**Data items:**

==*==

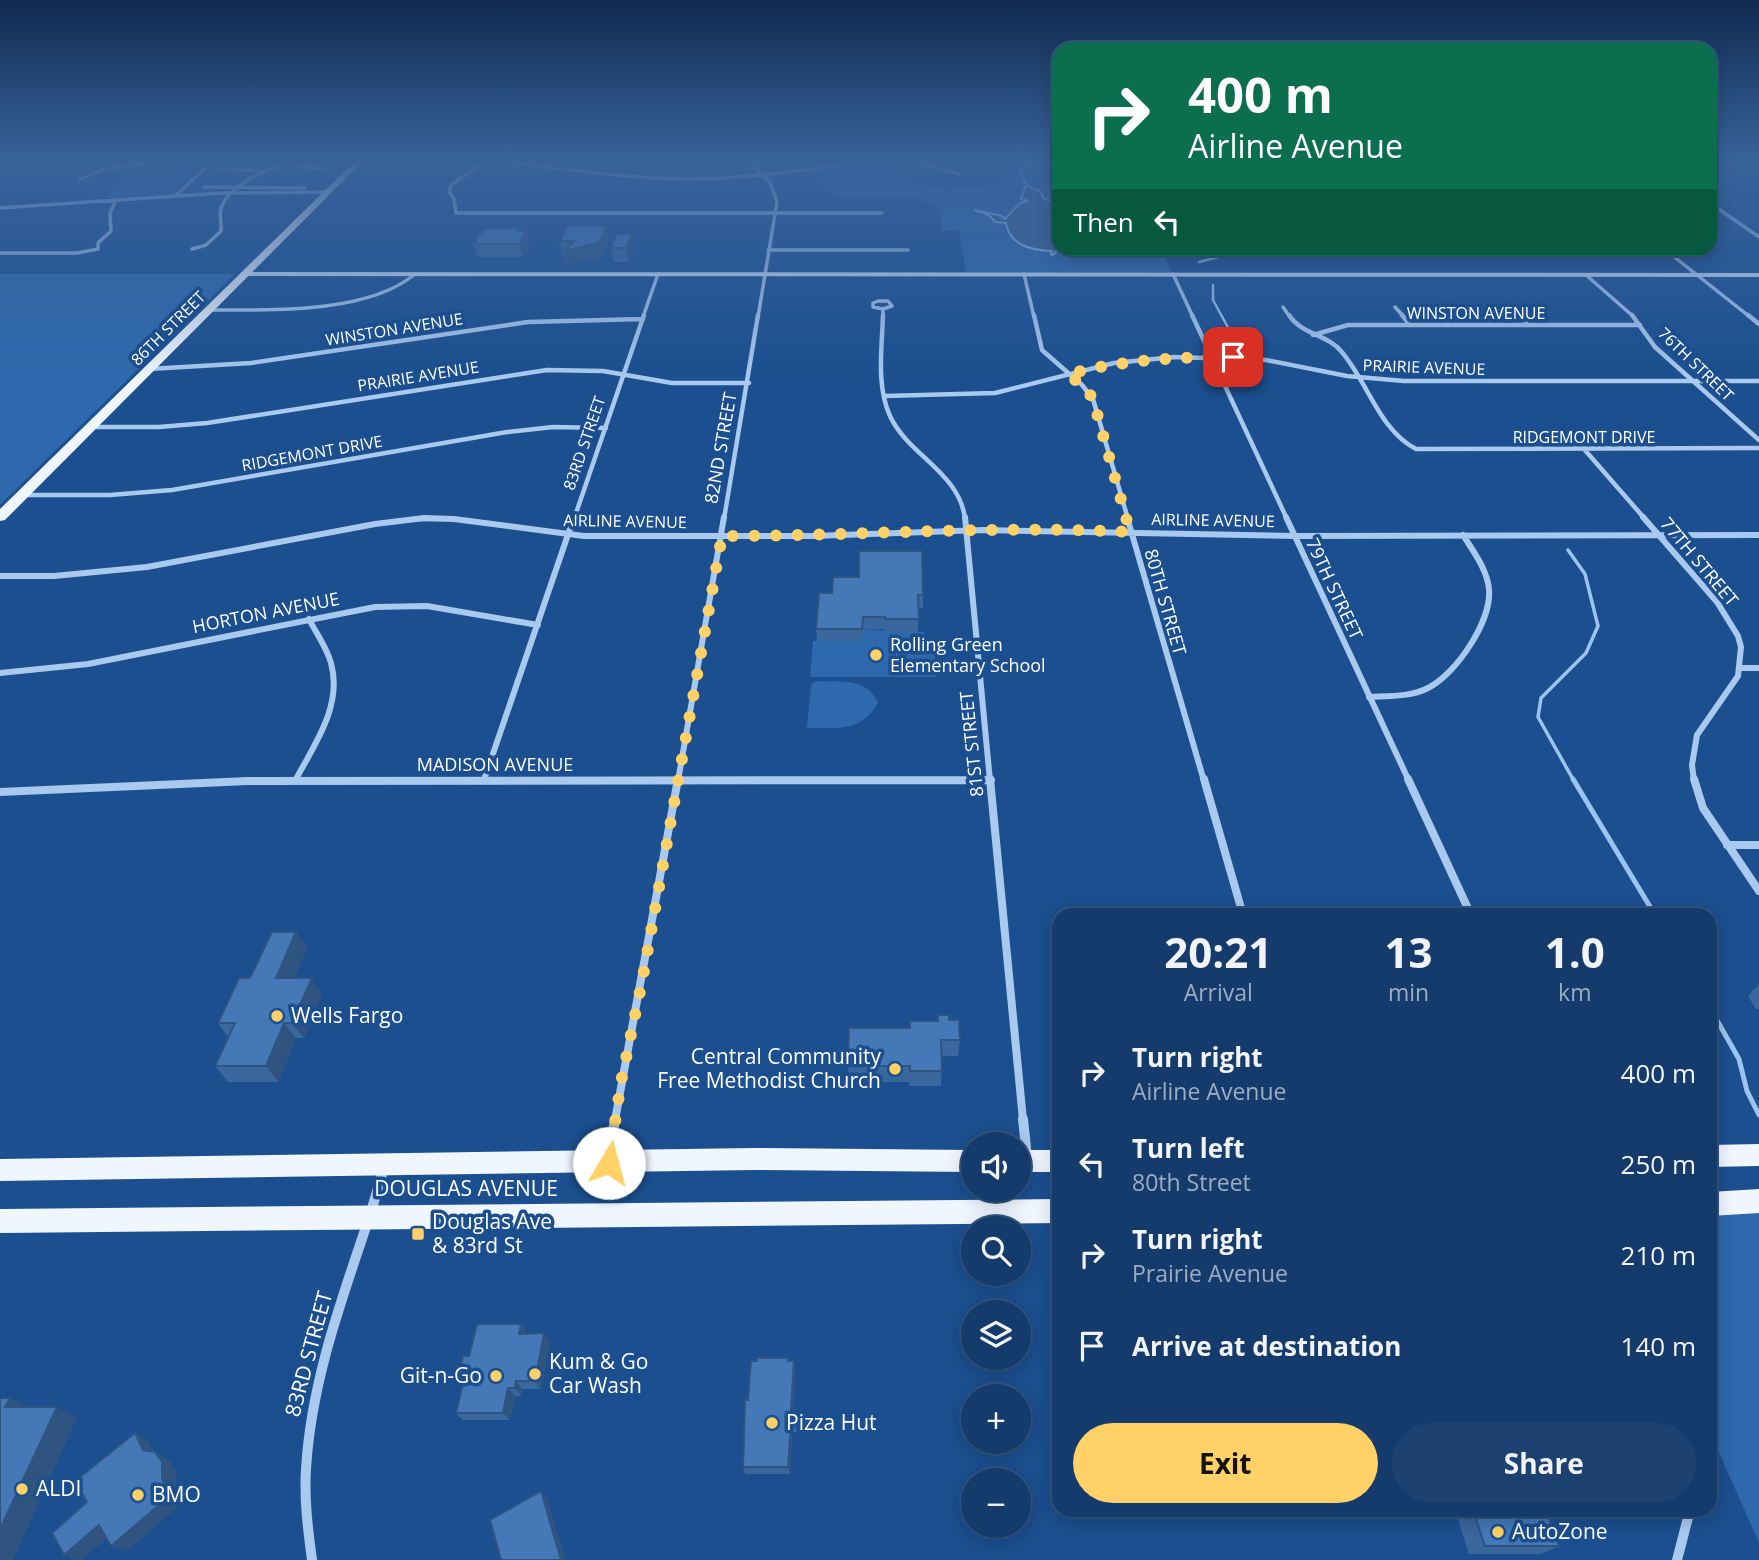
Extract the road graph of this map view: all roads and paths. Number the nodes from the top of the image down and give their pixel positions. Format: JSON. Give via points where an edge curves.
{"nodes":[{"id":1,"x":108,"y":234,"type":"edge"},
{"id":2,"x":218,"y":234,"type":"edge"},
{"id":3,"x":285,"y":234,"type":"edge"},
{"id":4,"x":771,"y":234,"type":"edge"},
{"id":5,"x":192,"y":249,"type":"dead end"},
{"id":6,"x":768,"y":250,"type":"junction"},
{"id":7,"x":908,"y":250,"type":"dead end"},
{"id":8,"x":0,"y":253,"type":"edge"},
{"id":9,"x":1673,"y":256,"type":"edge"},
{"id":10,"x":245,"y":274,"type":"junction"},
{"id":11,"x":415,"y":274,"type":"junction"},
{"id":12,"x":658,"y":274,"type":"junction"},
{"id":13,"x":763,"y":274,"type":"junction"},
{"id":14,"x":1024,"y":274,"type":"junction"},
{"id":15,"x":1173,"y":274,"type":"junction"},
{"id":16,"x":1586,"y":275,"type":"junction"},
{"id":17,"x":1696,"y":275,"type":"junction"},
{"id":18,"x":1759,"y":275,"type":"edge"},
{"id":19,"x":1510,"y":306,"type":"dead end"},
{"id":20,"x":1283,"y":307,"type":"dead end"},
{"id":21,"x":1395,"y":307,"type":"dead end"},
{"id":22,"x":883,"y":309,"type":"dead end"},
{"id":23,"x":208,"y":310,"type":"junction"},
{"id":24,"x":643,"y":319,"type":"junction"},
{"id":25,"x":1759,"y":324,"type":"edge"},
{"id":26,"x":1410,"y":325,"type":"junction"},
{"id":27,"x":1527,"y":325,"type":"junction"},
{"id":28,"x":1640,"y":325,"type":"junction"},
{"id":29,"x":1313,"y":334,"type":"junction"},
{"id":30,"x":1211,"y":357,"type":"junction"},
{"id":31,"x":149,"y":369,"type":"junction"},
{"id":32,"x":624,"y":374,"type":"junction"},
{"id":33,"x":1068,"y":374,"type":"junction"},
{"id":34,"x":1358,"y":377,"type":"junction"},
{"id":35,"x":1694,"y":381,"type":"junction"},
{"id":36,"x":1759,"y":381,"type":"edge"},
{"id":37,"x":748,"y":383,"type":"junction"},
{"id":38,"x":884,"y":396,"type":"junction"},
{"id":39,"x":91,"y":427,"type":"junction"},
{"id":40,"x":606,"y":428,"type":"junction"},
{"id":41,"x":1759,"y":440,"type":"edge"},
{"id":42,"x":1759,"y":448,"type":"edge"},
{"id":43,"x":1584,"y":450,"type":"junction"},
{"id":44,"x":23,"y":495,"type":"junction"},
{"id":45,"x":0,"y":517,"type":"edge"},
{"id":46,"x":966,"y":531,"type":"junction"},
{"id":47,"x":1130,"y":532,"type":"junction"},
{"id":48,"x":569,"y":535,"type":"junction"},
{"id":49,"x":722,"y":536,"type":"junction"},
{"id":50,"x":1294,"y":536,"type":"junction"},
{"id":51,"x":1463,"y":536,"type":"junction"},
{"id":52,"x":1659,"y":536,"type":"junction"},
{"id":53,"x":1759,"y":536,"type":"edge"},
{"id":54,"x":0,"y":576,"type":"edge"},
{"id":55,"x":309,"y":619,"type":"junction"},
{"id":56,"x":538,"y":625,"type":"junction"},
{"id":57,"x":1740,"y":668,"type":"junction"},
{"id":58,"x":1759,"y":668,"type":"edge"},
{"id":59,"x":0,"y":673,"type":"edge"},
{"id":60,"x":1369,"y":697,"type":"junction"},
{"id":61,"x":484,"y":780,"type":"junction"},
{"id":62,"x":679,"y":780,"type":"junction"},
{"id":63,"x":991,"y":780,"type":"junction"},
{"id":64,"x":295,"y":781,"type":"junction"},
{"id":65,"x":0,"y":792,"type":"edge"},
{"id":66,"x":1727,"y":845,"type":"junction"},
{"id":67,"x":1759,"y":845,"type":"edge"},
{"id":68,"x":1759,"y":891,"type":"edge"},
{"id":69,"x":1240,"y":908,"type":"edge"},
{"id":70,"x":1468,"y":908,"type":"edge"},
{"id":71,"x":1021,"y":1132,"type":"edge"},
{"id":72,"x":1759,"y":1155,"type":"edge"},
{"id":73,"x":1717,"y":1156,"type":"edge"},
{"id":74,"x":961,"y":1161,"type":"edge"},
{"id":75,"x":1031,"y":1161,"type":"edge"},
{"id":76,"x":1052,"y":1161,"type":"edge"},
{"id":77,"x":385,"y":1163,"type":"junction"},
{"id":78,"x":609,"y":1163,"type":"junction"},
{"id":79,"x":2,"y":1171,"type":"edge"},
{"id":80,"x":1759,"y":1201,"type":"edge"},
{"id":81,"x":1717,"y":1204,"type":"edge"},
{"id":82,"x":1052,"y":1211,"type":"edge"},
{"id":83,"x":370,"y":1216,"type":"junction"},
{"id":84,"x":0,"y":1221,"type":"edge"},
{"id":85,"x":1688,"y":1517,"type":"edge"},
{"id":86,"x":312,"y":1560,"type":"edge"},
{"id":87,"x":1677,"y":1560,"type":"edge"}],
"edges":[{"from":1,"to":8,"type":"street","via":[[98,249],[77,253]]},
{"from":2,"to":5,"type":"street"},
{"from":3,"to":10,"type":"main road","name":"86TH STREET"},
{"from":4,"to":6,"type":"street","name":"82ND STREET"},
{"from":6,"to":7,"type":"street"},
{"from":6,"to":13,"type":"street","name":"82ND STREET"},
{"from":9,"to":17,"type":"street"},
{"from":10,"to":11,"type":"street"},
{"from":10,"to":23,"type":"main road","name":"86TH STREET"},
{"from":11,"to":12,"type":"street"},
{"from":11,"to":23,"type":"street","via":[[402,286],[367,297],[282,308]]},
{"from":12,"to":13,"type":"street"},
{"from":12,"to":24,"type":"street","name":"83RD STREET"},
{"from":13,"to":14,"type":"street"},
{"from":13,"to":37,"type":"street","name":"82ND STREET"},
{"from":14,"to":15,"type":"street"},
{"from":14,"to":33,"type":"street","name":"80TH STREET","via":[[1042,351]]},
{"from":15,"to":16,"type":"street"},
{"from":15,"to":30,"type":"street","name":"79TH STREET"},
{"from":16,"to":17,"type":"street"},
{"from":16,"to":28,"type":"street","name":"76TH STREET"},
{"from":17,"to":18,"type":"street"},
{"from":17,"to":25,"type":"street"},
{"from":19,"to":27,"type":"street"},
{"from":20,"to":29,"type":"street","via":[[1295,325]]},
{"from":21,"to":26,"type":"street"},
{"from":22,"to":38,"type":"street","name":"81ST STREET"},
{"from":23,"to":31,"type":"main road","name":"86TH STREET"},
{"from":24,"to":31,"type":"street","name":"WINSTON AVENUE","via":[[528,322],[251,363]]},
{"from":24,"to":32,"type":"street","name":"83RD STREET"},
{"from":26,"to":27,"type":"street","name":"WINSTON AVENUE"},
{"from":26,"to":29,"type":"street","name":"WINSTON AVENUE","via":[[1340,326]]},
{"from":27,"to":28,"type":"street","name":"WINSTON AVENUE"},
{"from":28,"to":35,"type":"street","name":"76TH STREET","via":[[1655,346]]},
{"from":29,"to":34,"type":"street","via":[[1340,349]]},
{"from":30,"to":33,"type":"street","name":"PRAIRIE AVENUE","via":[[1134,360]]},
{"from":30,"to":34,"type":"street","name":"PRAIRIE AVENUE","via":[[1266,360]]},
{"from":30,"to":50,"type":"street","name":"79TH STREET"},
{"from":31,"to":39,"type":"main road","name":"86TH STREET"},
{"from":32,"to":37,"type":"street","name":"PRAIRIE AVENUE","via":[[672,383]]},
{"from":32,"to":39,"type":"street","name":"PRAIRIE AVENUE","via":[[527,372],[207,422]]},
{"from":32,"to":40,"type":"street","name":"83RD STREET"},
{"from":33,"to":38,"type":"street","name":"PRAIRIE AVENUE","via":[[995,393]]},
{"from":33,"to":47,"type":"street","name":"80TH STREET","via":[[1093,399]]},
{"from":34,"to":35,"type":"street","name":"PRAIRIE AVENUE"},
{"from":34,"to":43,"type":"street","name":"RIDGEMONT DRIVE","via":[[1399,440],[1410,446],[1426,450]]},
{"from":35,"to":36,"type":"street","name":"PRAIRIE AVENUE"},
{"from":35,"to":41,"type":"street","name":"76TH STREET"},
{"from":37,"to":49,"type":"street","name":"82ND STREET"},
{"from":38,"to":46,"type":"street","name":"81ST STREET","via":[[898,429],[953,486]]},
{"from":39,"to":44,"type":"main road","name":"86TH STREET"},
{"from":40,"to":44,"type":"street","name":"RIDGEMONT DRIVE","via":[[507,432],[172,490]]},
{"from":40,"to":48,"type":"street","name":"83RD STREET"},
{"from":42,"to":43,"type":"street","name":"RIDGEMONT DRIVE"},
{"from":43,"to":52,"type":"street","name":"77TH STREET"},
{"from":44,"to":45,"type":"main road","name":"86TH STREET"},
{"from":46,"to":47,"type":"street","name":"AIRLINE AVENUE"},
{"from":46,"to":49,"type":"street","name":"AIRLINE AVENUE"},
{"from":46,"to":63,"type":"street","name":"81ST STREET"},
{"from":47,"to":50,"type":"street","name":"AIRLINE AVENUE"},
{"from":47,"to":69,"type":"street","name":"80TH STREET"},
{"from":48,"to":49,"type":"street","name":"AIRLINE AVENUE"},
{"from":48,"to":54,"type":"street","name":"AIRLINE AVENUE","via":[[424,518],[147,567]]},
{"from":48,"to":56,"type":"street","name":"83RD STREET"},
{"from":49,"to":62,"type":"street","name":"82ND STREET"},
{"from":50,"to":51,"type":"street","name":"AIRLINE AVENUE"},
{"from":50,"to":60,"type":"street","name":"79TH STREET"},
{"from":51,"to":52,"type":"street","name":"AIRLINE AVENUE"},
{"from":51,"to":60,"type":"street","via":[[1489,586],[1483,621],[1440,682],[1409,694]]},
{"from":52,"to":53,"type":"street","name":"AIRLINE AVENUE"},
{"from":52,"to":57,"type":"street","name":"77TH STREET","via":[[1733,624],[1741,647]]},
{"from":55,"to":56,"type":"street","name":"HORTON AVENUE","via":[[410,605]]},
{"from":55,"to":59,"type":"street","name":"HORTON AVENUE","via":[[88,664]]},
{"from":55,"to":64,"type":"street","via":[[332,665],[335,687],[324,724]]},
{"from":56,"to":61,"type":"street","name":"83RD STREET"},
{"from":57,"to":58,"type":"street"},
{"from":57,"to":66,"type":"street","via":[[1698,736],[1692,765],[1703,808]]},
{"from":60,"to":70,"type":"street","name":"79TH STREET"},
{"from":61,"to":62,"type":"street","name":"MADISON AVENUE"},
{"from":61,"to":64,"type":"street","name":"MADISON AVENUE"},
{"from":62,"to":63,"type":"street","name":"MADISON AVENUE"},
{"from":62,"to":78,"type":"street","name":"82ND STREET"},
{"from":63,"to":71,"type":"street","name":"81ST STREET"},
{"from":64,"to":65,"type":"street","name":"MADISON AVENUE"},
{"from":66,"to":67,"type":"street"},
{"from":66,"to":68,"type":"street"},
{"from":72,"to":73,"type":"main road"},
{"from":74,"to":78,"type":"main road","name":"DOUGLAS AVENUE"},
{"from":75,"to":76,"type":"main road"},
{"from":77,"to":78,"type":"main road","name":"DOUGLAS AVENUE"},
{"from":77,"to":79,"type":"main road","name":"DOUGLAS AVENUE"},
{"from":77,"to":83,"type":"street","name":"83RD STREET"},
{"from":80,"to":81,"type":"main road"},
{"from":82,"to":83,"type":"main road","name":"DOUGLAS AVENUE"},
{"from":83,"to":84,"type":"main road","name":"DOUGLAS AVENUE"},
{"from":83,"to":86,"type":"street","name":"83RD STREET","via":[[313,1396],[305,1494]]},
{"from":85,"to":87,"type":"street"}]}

==*==

**TASK PROMPT:** Show every line from the entries above in which the word "dead" appears.

**ANSWER AREA:**
{"id":5,"x":192,"y":249,"type":"dead end"},
{"id":7,"x":908,"y":250,"type":"dead end"},
{"id":19,"x":1510,"y":306,"type":"dead end"},
{"id":20,"x":1283,"y":307,"type":"dead end"},
{"id":21,"x":1395,"y":307,"type":"dead end"},
{"id":22,"x":883,"y":309,"type":"dead end"},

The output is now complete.